I put a natural English translation and it wasn't accepted. It seems this exercise hasn't been improved much over the last 6 years
Para is when the subject is 'for' the object, like "this is for you", like a transfer of ownership. Por would be the correct usage when you are describing the verb: "I SEE you FOR a while"
"Awhile" means "for a while." "For awhile" doesnt mean anything: the "for" is redundant.
this is the second sentence in this lesson that I will NEVER SAY in real life. so sick of it
" You used the wrong word. "I see you for a bit." doesn't make sense. IN A BIT IS MORE NATURAL
Exactly but i wrote in a bit and was wrong..... duo taught that that before
tú (with accent mark) This is a subject pronoun and refers to the subject of the sentence. It corresponds to the English "you" (second person, singular fam). In most cases, the subject pronoun is optional in Spanish and usually not used.
(Tú) eres muy inteligente - You are very intelligent.
tu (without accent mark) This is a possessive adjective and is used to demonstrate possession, ownership or relationship of a noun. It corresponds to the English possessive adjective, "your."
te This is an indirect object pronoun (in the case of your example above, but also shares the same form as direct object pronoun) and is used to name the object of a sentence. In this case:
Te gusta jugar baloncesto - Basketball is pleasing to you (you like basketball).
ti This is what is called a disjunctional or prepositional pronoun. That is to say that it is the pronominal form that you will find following a preposition. In your example above, "a ti" is a restatement of the indirect object pronoun, and it is added in order give emphasis or clarity to the statement.
I tried "I can see you for a while" and was rejected. Their English sentence is awful. The Spanish sentence might be perfectly natural, but they don't have a good English equivalent. I agree that it should be the "near future" and "I will see you ..." should be accepted.
I was stumped as to the meaning of the original Spanish: has someone been looking out of the window or maybe watched a friend, perhaps in a cafe, then gone over to speak to them? Is a girl telling her boyfriend she can see him for a short while after school? and I did wonder if it meant "I can see you in a short while".

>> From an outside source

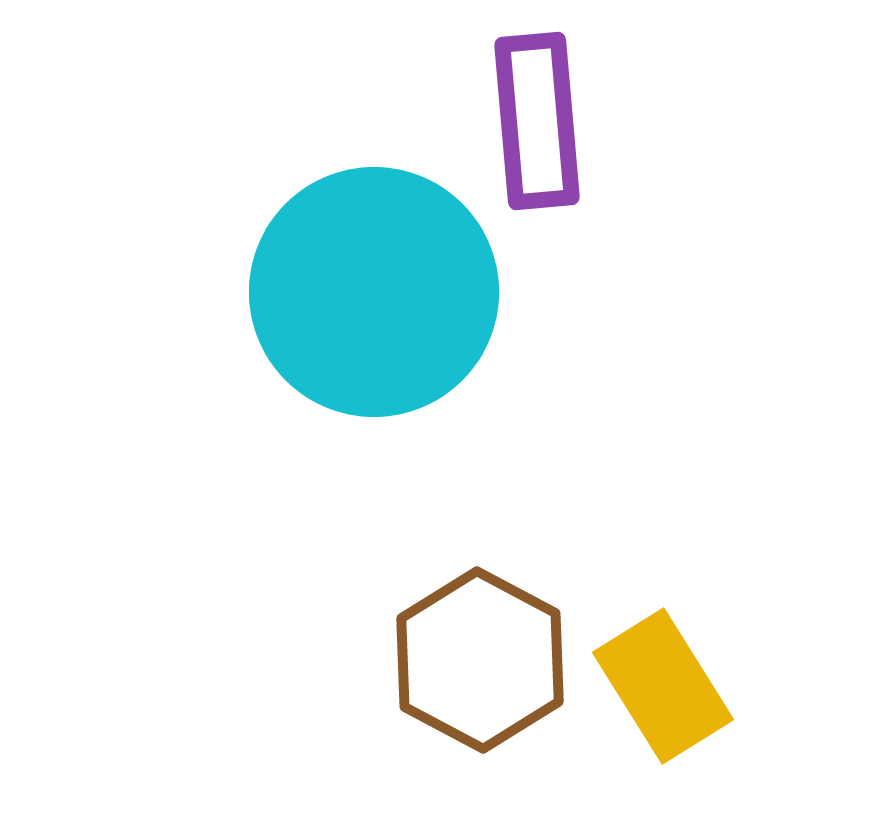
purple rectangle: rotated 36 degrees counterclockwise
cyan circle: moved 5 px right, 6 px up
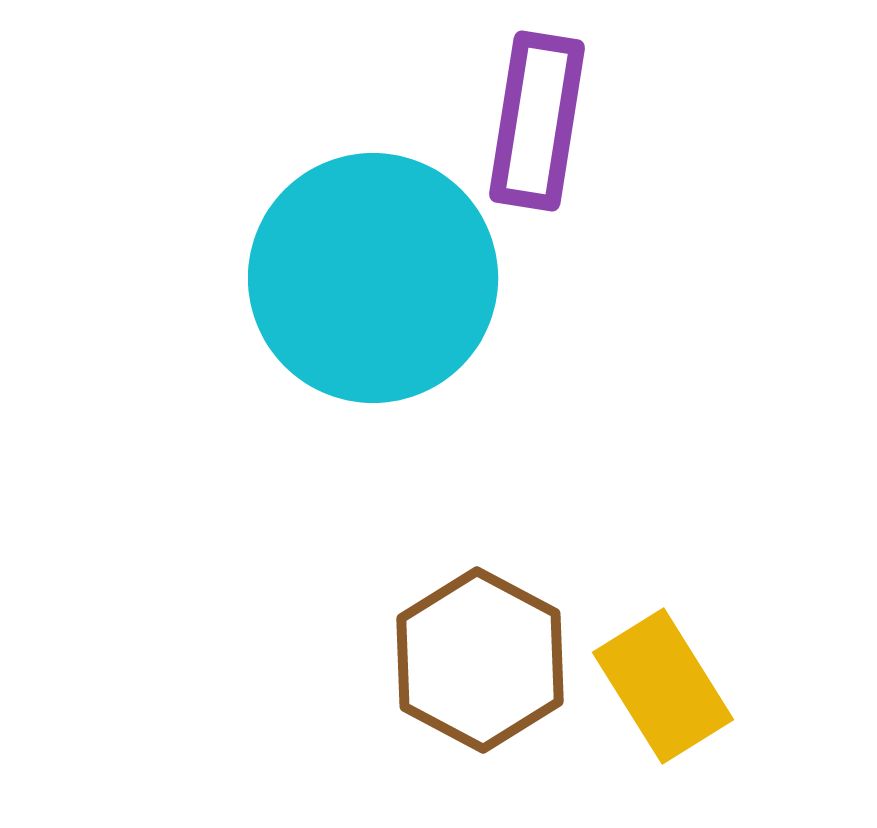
purple rectangle: rotated 14 degrees clockwise
cyan circle: moved 1 px left, 14 px up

I am struggling to imagine a scenario where I would use this English translation. My attempt was "I can see you for a bit" (with the girlfriend/boyfriend scenario in mind) and was marked wrong.
With such an unnatural English translation, does this mean the Spanish phrase is also unnatural?
Te veo por un rato = i see for a little while, is not an understandable translation. Is the intent?, i can see you (in my office now), or i see you (in the river when you come up for air)?
Okay...I see you for a minute has the same meaning as I see you for a bit doesn't it?
Technically not really, if you would write a minute, probably some would think 60 seconds, a bit could be any time...
It's so stupid that DL marked this "see you for a while" wrong for missing 'I'. Reported.
Not necessarily true. The pronoun can be implied. You call me and say "Do you want t to go shopping with me in about 10 mnutes?" I reply " Sure, see you in a bit". The words "I will" are implied.